The result is our mixed feelings about the guidelines and its attempt to standardize variety. The effort is another example of how the designation of “original” has always been a moving target, a matter of interpretation rather than objective analysis. While we acknowledge that the guidelines have been for the area’s betterment, the regimented, capricious application potentially thwarts our plans and frustrates us.

Fortunately, for most of us, graphic design isn’t macro-managed on the citizenry (it’s the high Modernist designers and visionary/grandiose architects/urban planners who count this as misfortune). Supervision occurs at the micro stage, within organizations. Unless it’s signage, graphic design occurs at an immediate, personal level. For his signs, Walt evidently worked off of his own, subjective sense of how design worked.

Corporations have much more at stake and adopt a more strategic approach.
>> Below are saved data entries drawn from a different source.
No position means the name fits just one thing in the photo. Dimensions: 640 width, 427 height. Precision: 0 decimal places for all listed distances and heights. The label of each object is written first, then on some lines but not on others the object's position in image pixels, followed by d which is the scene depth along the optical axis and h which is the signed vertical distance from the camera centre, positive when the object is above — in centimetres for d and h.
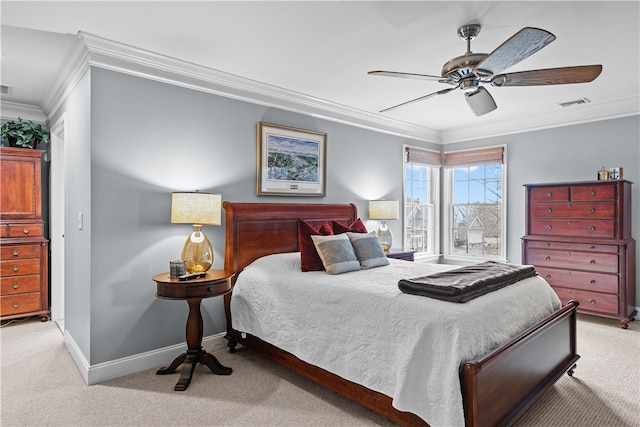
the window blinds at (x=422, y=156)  548 +82
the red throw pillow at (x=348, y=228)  375 -17
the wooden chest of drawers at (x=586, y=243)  402 -35
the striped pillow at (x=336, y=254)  307 -34
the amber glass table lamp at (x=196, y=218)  292 -5
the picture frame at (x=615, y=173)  413 +42
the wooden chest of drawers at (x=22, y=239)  404 -29
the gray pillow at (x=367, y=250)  332 -34
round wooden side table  267 -68
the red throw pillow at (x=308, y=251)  321 -33
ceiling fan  192 +84
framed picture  383 +54
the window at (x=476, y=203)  545 +13
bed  189 -87
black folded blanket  214 -43
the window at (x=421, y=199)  563 +19
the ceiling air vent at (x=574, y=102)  427 +124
Their situation is somewhat similar to crafting and enforcing guidelines for historic districts, as they aspire to retaining graphic aspects of their established identity—their brand—while injecting stable doses of contemporaneity.

Companies may have come to their graphic identity through happenstance—meaning it was adopted before the rise of focus group testing of designs. However, the companies incur significant risk from deviating too far from established characteristics. It’s the younger graphic designers that may chafe under the resultant regimented identity systems (mandated by other designers)—much as I do under the historic district’s decrees.

But it’s also graphic designers—primarily the older, seasoned ones—who raise the hue and cry when some iconic logo receives an update—deviating from identities fashioned by other, often legendary designers. When Paul Rand’s 1961 UPS logo (the company’s third) was reworked 42 years later, numerous designers rejected the change solely due to the original being a work of the master. You don’t revise Paul Rand—like you don’t revise a Picasso.